▶ Page extract
*** Begin section ***

# Promoting the WNBA for 2004



## Comets_Always23 (Apr 30, 2003)

What can fans do to promote the WNBA for next season? I know some of us have stated some of the WNBA's drawbacks as well as what we like the best about it. I'm sure I am not the only one who wants the league to stay around. Besides, then our college stars can stay in the states and play professionally. What can a person do to help in promoting the WNBA and women's sports in general?


----------



## SignGuyDino (Apr 30, 2003)

Fans could do what they can to get WNBA shown in these larger sports bars. That's one idea. And promote NBATV because they show WNBA during the summer.

Ultimately, however, this is not a problem for the fans. This is a problem with the WNBA itself. I'm sorry, but it's glorified college ball. Yes, I understand the ball has to be one inch smaller, but the game should resemble the NBA game a LOT more.

It should have the NBA 3 point line, NBA shot clock, and 12 minute periods. Especially the NBA 3 point line and shot clock. And allow 6 fouls.

If I want to see college ball, I'll wait for UConn and Tenn. to hook up.

If they want to do something unique, play 4 on 4 with 10 minute periods. The scoring is WAY too low and it puts people to sleep. Even with 10 minute periods, 4 on 4 would make the scoring way higher.

Doggone shame Rob Ryder put on hold his 4Man League idea because it has a lot of promise. I copied the text off his site 4man.net and put it on my site. The site is:


http://www.wncsport.com/4man.htm 

Some of these ideas would work in the WNBA.


----------

*** End section ***

▶ Data under study
*** Begin section ***

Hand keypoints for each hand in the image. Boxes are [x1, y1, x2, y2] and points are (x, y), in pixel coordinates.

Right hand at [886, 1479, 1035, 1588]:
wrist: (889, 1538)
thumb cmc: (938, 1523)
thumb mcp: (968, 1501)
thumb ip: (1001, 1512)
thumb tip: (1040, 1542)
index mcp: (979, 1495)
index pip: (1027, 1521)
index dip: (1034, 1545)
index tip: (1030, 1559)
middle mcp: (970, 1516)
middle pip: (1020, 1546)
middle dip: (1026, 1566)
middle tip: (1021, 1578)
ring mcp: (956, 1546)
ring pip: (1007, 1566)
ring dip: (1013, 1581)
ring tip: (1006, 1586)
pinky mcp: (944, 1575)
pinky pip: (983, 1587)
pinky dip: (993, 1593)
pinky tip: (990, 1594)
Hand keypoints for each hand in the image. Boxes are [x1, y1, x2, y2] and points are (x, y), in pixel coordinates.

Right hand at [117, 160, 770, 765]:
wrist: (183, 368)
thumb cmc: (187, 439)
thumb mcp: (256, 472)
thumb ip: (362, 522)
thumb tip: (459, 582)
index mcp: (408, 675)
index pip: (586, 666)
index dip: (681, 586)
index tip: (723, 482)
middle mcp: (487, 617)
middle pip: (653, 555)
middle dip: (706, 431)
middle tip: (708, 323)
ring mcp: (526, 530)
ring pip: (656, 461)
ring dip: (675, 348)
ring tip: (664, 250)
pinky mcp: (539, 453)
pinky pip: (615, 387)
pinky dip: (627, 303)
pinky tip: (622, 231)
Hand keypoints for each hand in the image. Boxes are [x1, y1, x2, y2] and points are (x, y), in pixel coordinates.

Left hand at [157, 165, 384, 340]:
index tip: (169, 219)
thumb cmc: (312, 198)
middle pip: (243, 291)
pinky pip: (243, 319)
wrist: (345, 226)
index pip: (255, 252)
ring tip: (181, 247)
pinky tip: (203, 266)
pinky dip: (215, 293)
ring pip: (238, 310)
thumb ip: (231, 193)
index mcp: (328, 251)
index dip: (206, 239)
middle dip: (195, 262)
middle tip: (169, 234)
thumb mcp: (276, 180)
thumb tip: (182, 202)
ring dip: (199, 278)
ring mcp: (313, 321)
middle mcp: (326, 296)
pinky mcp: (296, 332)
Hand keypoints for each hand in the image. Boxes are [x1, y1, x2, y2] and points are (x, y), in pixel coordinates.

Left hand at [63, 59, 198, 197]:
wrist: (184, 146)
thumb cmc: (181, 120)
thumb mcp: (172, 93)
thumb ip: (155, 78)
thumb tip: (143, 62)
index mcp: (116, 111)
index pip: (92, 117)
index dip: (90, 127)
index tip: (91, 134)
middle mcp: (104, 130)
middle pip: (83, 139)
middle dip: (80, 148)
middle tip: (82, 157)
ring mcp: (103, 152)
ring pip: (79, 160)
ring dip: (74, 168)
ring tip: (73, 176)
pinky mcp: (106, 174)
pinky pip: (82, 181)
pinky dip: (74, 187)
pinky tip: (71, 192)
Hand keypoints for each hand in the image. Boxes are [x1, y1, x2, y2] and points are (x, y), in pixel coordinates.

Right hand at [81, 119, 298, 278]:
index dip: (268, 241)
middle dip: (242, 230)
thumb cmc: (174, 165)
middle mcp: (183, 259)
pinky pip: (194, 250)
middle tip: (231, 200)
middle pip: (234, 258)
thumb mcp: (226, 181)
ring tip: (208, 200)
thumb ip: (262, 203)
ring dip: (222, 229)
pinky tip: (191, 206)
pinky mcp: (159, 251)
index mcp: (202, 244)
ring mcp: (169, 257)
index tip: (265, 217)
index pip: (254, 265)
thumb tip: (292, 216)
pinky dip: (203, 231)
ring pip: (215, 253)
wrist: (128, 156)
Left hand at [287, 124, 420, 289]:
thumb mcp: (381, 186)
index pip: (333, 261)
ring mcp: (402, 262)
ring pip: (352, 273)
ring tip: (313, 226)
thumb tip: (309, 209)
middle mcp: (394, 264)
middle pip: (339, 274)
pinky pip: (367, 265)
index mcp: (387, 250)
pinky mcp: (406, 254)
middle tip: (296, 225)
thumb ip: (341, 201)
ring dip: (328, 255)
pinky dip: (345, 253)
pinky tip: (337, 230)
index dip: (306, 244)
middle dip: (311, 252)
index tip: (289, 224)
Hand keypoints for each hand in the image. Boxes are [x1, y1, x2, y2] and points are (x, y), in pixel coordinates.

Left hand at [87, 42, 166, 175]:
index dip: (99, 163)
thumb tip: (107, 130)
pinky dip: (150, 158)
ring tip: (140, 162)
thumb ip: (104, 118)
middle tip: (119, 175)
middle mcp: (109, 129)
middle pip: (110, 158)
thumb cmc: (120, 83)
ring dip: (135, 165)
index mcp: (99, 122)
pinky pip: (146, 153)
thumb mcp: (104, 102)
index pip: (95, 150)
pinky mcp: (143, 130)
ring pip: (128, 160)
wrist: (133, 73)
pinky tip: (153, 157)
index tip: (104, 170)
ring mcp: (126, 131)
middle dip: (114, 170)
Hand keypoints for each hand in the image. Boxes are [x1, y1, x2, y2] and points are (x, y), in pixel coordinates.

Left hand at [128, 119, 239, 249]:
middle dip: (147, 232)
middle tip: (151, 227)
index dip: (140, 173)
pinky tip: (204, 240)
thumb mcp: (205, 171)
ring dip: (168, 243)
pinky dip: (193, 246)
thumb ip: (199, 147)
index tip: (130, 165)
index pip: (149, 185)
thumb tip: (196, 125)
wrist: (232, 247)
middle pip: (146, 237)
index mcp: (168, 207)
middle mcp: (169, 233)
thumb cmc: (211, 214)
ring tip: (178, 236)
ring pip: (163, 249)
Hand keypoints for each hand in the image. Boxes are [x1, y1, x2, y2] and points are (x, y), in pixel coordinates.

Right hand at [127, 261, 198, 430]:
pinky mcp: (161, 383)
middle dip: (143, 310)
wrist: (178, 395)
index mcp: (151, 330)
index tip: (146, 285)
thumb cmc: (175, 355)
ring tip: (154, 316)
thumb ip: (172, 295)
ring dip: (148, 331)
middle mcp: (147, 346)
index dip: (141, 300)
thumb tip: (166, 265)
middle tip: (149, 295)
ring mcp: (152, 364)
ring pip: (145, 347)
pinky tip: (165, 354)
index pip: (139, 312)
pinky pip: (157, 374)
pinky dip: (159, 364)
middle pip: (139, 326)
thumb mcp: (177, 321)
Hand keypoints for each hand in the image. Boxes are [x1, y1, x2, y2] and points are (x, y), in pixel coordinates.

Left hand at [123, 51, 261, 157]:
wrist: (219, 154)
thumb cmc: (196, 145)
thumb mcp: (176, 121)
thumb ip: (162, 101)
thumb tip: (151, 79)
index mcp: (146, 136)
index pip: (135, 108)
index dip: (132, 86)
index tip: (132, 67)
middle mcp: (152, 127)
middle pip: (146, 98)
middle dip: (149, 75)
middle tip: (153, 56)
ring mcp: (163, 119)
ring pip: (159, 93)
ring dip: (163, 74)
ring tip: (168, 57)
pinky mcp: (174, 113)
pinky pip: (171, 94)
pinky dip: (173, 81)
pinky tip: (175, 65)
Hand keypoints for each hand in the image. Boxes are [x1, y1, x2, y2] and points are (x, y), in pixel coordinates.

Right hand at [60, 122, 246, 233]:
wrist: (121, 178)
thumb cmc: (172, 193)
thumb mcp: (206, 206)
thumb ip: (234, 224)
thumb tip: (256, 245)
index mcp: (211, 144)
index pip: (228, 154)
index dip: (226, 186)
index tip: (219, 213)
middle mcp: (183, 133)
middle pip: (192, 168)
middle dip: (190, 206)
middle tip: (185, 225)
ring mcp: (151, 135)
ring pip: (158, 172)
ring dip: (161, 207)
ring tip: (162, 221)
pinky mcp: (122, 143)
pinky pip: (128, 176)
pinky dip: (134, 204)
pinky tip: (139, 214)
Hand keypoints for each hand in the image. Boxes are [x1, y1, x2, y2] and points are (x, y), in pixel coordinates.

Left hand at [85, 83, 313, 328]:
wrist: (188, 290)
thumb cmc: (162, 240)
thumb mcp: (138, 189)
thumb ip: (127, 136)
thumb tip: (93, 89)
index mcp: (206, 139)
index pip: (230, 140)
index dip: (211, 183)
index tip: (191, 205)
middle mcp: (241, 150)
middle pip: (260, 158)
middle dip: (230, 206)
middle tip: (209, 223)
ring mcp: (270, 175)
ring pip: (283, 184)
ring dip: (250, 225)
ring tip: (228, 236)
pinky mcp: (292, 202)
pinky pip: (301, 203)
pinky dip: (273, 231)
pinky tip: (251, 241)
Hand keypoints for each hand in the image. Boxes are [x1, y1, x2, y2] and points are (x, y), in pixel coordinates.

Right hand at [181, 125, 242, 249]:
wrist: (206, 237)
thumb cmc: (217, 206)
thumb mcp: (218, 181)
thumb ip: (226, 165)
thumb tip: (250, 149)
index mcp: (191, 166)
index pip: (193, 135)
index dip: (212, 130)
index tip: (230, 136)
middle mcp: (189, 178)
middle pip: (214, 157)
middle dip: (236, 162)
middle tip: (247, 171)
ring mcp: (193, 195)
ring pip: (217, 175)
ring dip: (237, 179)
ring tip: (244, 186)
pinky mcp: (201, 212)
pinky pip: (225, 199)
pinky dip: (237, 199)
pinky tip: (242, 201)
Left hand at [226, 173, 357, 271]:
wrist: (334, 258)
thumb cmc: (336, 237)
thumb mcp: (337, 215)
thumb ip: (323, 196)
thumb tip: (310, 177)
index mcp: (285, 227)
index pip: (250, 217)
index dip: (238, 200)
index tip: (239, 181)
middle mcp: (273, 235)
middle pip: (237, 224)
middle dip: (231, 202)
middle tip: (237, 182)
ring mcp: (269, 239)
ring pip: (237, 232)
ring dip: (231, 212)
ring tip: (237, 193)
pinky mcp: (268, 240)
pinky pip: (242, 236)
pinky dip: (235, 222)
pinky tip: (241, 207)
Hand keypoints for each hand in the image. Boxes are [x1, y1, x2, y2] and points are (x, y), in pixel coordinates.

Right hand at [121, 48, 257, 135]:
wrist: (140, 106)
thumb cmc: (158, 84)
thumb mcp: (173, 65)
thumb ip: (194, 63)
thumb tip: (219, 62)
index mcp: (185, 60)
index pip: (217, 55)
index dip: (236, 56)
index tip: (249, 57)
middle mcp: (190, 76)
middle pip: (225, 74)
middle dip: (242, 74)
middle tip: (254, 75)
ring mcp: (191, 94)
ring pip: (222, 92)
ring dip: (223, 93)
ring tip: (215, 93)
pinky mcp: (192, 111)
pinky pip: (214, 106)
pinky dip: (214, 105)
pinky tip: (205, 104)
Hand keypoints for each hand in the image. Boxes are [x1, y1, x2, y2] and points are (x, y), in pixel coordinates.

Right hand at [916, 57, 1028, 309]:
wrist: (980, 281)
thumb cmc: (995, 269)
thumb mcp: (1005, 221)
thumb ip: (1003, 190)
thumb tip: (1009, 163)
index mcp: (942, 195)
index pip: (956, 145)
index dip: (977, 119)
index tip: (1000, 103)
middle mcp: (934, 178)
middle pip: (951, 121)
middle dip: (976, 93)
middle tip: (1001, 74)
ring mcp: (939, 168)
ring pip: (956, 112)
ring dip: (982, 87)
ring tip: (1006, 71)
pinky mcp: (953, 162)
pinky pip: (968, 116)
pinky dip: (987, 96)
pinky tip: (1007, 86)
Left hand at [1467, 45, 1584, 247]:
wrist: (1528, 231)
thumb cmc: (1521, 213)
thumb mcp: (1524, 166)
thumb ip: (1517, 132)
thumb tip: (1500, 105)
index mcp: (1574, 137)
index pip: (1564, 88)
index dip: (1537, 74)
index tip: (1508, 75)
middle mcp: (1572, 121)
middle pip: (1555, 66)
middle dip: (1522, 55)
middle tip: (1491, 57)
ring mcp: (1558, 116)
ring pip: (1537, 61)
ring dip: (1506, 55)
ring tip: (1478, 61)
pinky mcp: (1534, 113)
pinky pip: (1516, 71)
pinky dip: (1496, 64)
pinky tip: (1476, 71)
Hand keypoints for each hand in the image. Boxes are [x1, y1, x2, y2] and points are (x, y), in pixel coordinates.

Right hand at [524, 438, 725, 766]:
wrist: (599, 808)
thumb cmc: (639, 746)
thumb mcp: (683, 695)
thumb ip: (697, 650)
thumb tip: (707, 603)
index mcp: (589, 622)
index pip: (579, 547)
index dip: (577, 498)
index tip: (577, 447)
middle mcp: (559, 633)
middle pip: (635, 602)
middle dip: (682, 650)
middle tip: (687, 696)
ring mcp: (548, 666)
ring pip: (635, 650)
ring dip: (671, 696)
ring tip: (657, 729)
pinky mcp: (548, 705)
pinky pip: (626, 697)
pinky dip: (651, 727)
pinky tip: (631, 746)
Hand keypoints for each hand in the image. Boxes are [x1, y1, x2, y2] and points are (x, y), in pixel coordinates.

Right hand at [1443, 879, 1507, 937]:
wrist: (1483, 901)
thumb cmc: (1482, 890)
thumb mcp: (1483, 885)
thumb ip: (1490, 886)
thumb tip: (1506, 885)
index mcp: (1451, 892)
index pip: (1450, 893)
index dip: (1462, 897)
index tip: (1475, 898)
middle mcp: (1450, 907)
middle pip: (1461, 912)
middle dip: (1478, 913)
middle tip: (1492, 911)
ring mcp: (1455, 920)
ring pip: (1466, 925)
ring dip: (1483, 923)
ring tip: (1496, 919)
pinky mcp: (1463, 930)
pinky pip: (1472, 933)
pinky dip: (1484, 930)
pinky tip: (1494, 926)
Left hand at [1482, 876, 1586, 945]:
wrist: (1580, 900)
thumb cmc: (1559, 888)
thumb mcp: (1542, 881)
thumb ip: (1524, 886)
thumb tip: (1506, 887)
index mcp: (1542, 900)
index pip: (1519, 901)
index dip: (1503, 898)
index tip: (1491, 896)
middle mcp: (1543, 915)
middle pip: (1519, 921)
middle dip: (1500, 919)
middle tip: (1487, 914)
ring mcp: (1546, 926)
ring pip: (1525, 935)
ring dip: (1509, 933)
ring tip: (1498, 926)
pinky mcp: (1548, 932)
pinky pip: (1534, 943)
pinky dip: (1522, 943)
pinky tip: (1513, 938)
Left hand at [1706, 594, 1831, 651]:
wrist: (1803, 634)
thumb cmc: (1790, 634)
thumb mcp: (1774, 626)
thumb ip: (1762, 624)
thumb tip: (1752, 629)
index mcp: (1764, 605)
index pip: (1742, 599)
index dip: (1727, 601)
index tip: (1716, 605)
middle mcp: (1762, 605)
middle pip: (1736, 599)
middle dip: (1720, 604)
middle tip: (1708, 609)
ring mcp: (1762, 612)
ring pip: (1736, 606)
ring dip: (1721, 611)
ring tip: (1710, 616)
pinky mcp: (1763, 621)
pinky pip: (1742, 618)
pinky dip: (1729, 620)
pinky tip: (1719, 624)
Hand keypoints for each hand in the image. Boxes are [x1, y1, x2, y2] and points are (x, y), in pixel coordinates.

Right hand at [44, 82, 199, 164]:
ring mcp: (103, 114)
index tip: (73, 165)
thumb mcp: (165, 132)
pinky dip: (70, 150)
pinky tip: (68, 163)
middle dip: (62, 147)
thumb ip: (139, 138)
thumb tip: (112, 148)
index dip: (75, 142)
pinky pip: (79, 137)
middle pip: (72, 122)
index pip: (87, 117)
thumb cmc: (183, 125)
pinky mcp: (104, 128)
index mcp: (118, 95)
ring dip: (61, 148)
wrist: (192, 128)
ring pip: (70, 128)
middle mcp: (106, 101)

*** End section ***

▶ Exercise instructions
Reproduce the WNBA promotion thread from "If they want" to "scoring way higher.", word for word.

▶ Solution
If they want to do something unique, play 4 on 4 with 10 minute periods. The scoring is WAY too low and it puts people to sleep. Even with 10 minute periods, 4 on 4 would make the scoring way higher.